NEW YORK — The price of natural gas is plummeting at a pace that has caught even the experts off guard.
A 35 percent collapse in the futures price over the past year has been a boon to homeowners who use natural gas for heat and appliances and to manufacturers who power their factories and make chemicals and materials with it.
The country is flush with natural gas as a result of new drilling techniques that have enabled energy companies to tap vast supplies that were out of reach not so long ago. The country’s natural gas surplus has been growing even as the country burns record amounts.
This winter’s warm weather slowed the growth in demand, however, and created a glut. In the Northeast, December was the fourth warmest in the last 117 years. Winter supplies are 17 percent above their five-year average.
The natural gas futures price fell 13 percent last week, to $2.67 per 1,000 cubic feet. That’s the lowest winter-time level in a decade.
“The market has been overwhelmed with gas,” says Anthony Yuen, a commodities analyst at Citibank.
He and other analysts expect the price to average near $3 for all of 2012. If the weather stays mild, the price could even dip below $2, a level not seen since 2002.
Cheap natural gas is mainly a good thing for the economy:
— More than half of U.S. households use natural gas for heat, and a quarter of the nation’s electricity is made from it.
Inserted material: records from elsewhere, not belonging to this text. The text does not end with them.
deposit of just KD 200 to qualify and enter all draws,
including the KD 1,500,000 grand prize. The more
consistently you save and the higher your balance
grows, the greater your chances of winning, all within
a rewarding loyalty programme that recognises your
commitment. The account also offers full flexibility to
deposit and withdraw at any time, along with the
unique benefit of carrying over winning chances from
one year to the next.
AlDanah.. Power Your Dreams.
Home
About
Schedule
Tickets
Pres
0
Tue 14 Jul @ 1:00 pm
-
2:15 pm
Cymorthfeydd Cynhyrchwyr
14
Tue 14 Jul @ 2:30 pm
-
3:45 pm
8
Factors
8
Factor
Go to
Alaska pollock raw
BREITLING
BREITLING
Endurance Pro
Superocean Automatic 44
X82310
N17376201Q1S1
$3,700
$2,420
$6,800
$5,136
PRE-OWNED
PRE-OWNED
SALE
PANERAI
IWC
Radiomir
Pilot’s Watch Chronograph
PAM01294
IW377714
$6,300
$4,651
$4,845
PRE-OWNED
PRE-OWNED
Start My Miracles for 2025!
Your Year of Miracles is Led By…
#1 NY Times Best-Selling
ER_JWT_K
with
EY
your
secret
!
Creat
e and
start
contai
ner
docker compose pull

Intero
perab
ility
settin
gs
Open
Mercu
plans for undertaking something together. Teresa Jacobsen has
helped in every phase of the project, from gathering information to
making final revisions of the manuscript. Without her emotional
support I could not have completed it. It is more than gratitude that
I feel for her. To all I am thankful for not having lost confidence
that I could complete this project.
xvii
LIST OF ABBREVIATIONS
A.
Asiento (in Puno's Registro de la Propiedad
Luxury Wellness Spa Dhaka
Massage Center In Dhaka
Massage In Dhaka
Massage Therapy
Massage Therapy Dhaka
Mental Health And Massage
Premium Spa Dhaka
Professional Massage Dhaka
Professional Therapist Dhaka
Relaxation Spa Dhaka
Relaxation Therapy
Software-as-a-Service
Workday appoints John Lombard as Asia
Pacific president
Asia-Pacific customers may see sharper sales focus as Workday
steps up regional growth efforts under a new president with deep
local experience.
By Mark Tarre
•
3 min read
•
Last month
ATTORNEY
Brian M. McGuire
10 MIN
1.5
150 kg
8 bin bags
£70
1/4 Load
Falling heating and electric costs are offsetting the impact of high gasoline prices and enabling families and small businesses to spend on other things. Residential gas and electric customers are saving roughly $200 a year, according to a study by Navigant Consulting.
— For companies that make plastics, fertilizer and other chemicals derived from natural gas, the falling prices are nothing short of a windfall. The same goes for makers of products from steel to bricks to beer. All use a lot of natural gas to heat their furnaces. U.S. manufacturers are becoming more competitive globally as a result of the country’s cheap natural gas, industry officials say.
Some industries aren’t cheering, though.
With electricity prices falling, the profits of all electric power producers — whether they rely on coal, nuclear or wind — are shrinking.